Extracted page text data:

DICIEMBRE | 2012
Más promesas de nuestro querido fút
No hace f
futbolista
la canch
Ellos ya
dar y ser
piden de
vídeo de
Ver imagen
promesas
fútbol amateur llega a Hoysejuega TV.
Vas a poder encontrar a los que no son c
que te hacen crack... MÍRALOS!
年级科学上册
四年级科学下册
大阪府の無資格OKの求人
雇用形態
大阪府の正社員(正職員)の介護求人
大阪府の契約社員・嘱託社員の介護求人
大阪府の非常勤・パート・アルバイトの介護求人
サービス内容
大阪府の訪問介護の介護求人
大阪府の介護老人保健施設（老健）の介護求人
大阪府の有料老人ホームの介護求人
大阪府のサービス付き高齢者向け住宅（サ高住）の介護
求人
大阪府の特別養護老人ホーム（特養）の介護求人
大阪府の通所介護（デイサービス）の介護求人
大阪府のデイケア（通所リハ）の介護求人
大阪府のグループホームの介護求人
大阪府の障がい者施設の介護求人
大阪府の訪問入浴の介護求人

* * *

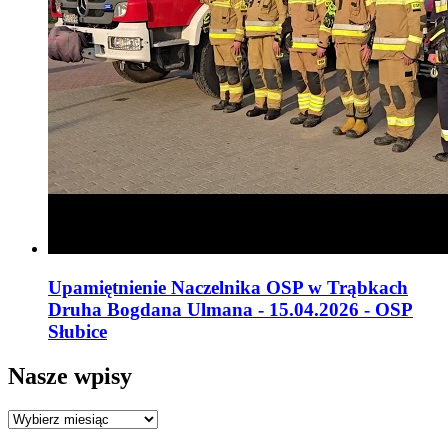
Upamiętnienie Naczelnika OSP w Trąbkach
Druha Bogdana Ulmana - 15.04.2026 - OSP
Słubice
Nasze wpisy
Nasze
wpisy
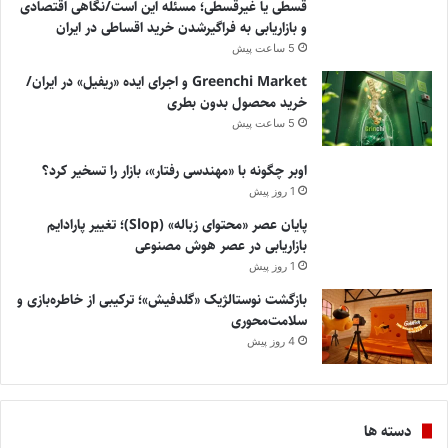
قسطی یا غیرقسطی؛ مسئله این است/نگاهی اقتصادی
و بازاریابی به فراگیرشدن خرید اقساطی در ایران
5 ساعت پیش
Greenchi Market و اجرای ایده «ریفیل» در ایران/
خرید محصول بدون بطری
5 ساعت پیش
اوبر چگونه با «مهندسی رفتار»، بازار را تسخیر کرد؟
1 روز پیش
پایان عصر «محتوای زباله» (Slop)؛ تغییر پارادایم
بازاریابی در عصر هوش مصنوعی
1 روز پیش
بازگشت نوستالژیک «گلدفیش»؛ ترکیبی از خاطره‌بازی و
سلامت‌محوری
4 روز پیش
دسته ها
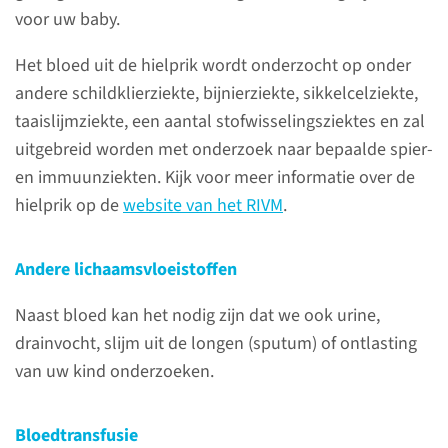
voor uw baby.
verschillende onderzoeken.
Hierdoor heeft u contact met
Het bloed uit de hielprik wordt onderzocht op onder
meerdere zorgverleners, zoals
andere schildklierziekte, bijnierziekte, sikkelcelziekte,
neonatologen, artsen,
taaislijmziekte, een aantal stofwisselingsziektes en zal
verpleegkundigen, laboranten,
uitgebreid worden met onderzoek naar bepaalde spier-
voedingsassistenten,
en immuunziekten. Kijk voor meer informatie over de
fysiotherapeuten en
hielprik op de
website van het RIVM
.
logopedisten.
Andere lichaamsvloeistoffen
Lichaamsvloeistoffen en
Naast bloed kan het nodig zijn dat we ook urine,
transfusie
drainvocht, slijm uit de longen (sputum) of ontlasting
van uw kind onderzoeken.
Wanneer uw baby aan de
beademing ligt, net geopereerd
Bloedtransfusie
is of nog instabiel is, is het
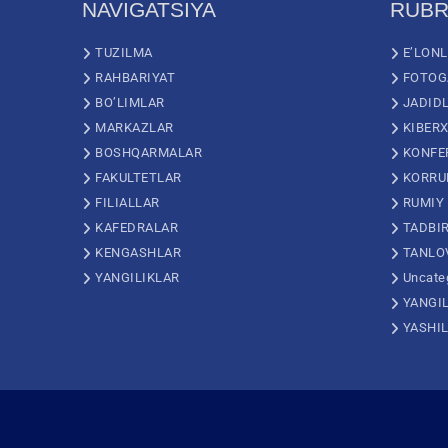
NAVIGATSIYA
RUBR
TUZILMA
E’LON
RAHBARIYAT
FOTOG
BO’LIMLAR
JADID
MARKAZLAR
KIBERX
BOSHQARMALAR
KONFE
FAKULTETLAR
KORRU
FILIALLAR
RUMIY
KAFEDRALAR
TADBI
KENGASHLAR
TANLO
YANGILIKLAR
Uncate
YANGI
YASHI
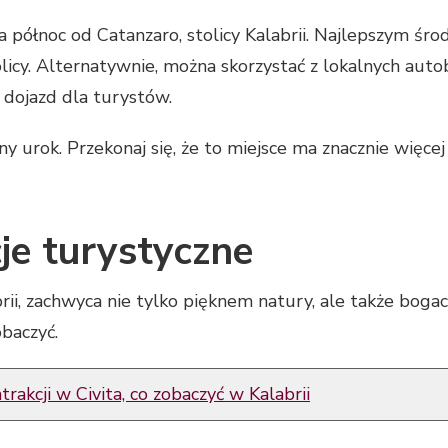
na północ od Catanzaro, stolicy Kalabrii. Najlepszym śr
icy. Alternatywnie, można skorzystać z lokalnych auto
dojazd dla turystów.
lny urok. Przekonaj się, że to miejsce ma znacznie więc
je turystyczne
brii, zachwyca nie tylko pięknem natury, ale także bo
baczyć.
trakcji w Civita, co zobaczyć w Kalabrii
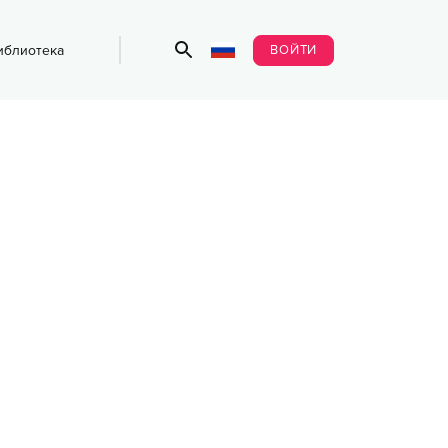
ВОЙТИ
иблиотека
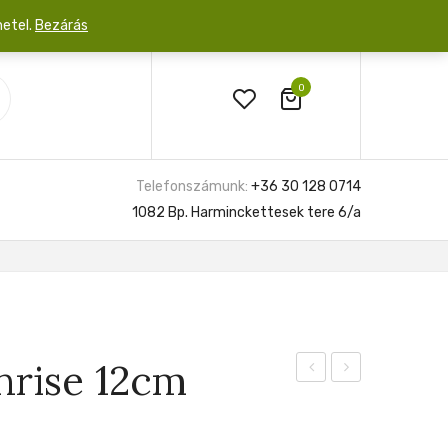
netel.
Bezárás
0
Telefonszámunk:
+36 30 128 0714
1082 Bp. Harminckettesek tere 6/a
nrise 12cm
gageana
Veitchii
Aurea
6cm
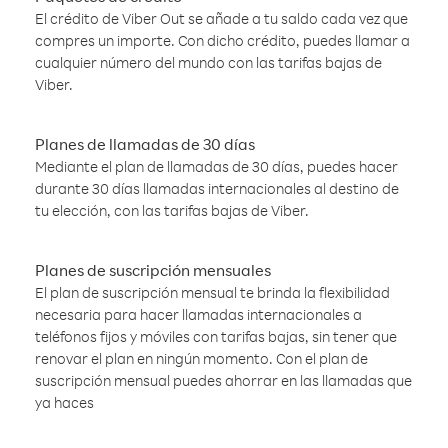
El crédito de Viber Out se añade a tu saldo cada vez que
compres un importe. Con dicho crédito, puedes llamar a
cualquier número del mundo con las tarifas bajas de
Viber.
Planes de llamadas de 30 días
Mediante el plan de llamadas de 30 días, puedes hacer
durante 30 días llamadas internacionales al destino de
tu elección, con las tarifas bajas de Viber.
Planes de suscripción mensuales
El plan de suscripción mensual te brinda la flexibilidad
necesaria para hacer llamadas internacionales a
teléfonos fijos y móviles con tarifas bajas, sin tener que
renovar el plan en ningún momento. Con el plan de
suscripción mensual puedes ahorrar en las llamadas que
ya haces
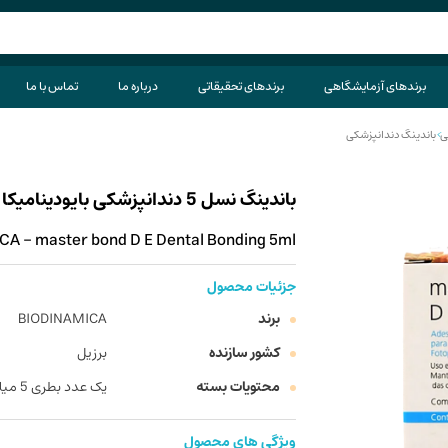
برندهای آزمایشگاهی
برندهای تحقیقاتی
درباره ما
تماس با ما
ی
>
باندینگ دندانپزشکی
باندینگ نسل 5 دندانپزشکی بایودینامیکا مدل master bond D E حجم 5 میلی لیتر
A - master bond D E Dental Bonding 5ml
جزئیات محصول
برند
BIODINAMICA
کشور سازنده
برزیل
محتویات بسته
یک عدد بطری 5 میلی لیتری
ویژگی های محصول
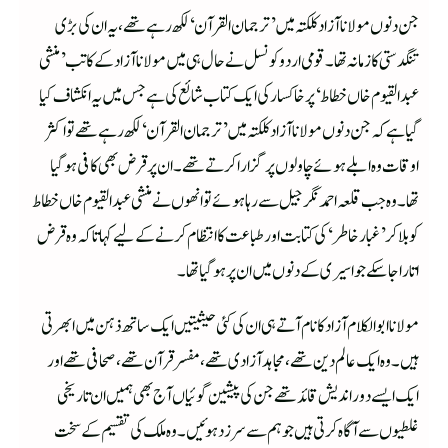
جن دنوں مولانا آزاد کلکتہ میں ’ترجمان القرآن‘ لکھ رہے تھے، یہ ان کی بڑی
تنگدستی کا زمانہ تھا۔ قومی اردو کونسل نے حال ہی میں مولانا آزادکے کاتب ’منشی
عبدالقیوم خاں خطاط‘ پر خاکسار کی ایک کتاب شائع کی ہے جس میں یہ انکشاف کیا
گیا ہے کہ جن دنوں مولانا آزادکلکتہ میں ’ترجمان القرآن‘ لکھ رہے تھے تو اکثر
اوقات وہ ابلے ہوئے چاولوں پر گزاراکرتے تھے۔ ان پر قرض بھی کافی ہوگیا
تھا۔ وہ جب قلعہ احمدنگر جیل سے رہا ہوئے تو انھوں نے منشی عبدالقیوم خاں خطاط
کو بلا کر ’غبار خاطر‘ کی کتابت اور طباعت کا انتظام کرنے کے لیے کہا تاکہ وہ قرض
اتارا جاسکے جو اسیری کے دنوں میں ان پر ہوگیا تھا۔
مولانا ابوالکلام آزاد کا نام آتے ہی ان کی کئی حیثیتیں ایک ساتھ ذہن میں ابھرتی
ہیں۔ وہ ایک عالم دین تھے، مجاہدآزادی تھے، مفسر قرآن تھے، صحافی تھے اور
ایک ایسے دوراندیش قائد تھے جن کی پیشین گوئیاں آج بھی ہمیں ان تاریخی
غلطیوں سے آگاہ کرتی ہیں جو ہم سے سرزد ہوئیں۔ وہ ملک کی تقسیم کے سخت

» **TASK BRIEF**: Every line from the data above that contains "hacer" must appear in the answer.

» **SOLUTION TO THE PROBLEM**:
Mediante el plan de llamadas de 30 días, puedes hacer
necesaria para hacer llamadas internacionales a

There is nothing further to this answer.